_Task instructions_. Transcribe the records that follow, preserving every word.

_Material for this exercise_.

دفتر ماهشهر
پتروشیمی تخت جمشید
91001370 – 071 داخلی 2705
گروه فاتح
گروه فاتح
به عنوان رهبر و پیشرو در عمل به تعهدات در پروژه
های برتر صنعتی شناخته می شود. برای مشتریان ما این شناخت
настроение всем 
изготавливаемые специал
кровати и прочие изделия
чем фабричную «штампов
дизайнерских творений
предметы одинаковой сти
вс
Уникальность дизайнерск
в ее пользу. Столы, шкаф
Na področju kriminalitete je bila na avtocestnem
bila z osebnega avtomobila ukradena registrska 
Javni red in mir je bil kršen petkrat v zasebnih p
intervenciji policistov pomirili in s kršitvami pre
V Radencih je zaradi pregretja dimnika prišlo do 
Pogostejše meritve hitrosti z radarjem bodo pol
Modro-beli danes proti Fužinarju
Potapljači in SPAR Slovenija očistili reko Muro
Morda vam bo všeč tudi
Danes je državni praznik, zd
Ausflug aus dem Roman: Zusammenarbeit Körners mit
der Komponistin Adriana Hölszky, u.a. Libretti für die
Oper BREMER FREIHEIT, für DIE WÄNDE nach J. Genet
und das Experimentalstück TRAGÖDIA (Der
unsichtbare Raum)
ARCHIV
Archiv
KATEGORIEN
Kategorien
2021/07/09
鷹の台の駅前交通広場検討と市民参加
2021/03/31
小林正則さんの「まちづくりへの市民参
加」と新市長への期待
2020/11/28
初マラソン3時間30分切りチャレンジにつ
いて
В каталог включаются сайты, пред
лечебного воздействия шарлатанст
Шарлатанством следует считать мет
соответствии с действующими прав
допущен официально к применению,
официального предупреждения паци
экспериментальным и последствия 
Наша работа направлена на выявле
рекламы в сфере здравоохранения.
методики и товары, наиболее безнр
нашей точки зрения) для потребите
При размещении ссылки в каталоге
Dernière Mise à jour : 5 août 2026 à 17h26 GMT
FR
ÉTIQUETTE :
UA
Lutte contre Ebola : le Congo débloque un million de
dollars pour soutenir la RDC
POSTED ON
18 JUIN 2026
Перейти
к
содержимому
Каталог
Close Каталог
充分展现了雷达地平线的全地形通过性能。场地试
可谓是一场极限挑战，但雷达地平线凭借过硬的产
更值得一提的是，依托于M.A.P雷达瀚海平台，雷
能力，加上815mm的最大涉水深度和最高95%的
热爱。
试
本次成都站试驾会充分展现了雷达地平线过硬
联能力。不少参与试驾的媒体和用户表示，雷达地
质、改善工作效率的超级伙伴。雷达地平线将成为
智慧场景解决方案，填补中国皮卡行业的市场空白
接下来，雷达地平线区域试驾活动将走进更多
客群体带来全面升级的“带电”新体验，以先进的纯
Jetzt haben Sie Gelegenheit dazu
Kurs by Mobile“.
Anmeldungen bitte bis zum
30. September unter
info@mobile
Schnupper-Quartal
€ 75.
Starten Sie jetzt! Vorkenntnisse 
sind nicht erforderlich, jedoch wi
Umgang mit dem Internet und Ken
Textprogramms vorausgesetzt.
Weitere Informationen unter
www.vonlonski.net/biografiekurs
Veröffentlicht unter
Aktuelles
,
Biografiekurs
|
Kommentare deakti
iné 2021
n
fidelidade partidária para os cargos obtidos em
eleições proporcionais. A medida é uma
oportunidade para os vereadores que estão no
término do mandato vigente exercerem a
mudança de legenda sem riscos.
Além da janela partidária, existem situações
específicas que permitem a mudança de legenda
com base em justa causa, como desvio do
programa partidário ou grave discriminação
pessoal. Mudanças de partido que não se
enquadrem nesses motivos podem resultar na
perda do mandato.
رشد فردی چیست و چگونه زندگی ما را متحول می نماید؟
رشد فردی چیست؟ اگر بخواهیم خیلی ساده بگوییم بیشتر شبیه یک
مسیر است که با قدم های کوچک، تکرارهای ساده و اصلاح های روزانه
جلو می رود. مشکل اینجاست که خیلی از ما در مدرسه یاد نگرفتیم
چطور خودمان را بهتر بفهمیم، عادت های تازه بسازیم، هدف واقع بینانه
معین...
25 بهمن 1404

_Task output_.
دفتر ماهشهر
پتروشیمی تخت جمشید
91001370 – 071 داخلی 2705
گروه فاتح
گروه فاتح
به عنوان رهبر و پیشرو در عمل به تعهدات در پروژه
های برتر صنعتی شناخته می شود. برای مشتریان ما این شناخت
настроение всем 
изготавливаемые специал
кровати и прочие изделия
чем фабричную «штампов
дизайнерских творений
предметы одинаковой сти
вс
Уникальность дизайнерск
в ее пользу. Столы, шкаф
Na področju kriminalitete je bila na avtocestnem
bila z osebnega avtomobila ukradena registrska 
Javni red in mir je bil kršen petkrat v zasebnih p
intervenciji policistov pomirili in s kršitvami pre
V Radencih je zaradi pregretja dimnika prišlo do 
Pogostejše meritve hitrosti z radarjem bodo pol
Modro-beli danes proti Fužinarju
Potapljači in SPAR Slovenija očistili reko Muro
Morda vam bo všeč tudi
Danes je državni praznik, zd
Ausflug aus dem Roman: Zusammenarbeit Körners mit
der Komponistin Adriana Hölszky, u.a. Libretti für die
Oper BREMER FREIHEIT, für DIE WÄNDE nach J. Genet
und das Experimentalstück TRAGÖDIA (Der
unsichtbare Raum)
ARCHIV
Archiv
KATEGORIEN
Kategorien
2021/07/09
鷹の台の駅前交通広場検討と市民参加
2021/03/31
小林正則さんの「まちづくりへの市民参
加」と新市長への期待
2020/11/28
初マラソン3時間30分切りチャレンジにつ
いて
В каталог включаются сайты, пред
лечебного воздействия шарлатанст
Шарлатанством следует считать мет
соответствии с действующими прав
допущен официально к применению,
официального предупреждения паци
экспериментальным и последствия 
Наша работа направлена на выявле
рекламы в сфере здравоохранения.
методики и товары, наиболее безнр
нашей точки зрения) для потребите
При размещении ссылки в каталоге
Dernière Mise à jour : 5 août 2026 à 17h26 GMT
FR
ÉTIQUETTE :
UA
Lutte contre Ebola : le Congo débloque un million de
dollars pour soutenir la RDC
POSTED ON
18 JUIN 2026
Перейти
к
содержимому
Каталог
Close Каталог
充分展现了雷达地平线的全地形通过性能。场地试
可谓是一场极限挑战，但雷达地平线凭借过硬的产
更值得一提的是，依托于M.A.P雷达瀚海平台，雷
能力，加上815mm的最大涉水深度和最高95%的
热爱。
试
本次成都站试驾会充分展现了雷达地平线过硬
联能力。不少参与试驾的媒体和用户表示，雷达地
质、改善工作效率的超级伙伴。雷达地平线将成为
智慧场景解决方案，填补中国皮卡行业的市场空白
接下来，雷达地平线区域试驾活动将走进更多
客群体带来全面升级的“带电”新体验，以先进的纯
Jetzt haben Sie Gelegenheit dazu
Kurs by Mobile“.
Anmeldungen bitte bis zum
30. September unter
info@mobile
Schnupper-Quartal
€ 75.
Starten Sie jetzt! Vorkenntnisse 
sind nicht erforderlich, jedoch wi
Umgang mit dem Internet und Ken
Textprogramms vorausgesetzt.
Weitere Informationen unter
www.vonlonski.net/biografiekurs
Veröffentlicht unter
Aktuelles
,
Biografiekurs
|
Kommentare deakti
iné 2021
n
fidelidade partidária para os cargos obtidos em
eleições proporcionais. A medida é uma
oportunidade para os vereadores que estão no
término do mandato vigente exercerem a
mudança de legenda sem riscos.
Além da janela partidária, existem situações
específicas que permitem a mudança de legenda
com base em justa causa, como desvio do
programa partidário ou grave discriminação
pessoal. Mudanças de partido que não se
enquadrem nesses motivos podem resultar na
perda do mandato.
رشد فردی چیست و چگونه زندگی ما را متحول می نماید؟
رشد فردی چیست؟ اگر بخواهیم خیلی ساده بگوییم بیشتر شبیه یک
مسیر است که با قدم های کوچک، تکرارهای ساده و اصلاح های روزانه
جلو می رود. مشکل اینجاست که خیلی از ما در مدرسه یاد نگرفتیم
چطور خودمان را بهتر بفهمیم، عادت های تازه بسازیم، هدف واقع بینانه
معین...
25 بهمن 1404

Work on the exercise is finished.